* _Problem to solve_
Rewrite the lines below, substituting "name" for every "label" and leaving everything else unchanged.

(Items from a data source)

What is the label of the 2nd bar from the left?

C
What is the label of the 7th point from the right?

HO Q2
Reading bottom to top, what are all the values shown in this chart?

* _Solution_
What is the name of the 2nd bar from the left?

C
What is the name of the 7th point from the right?

HO Q2
Reading bottom to top, what are all the values shown in this chart?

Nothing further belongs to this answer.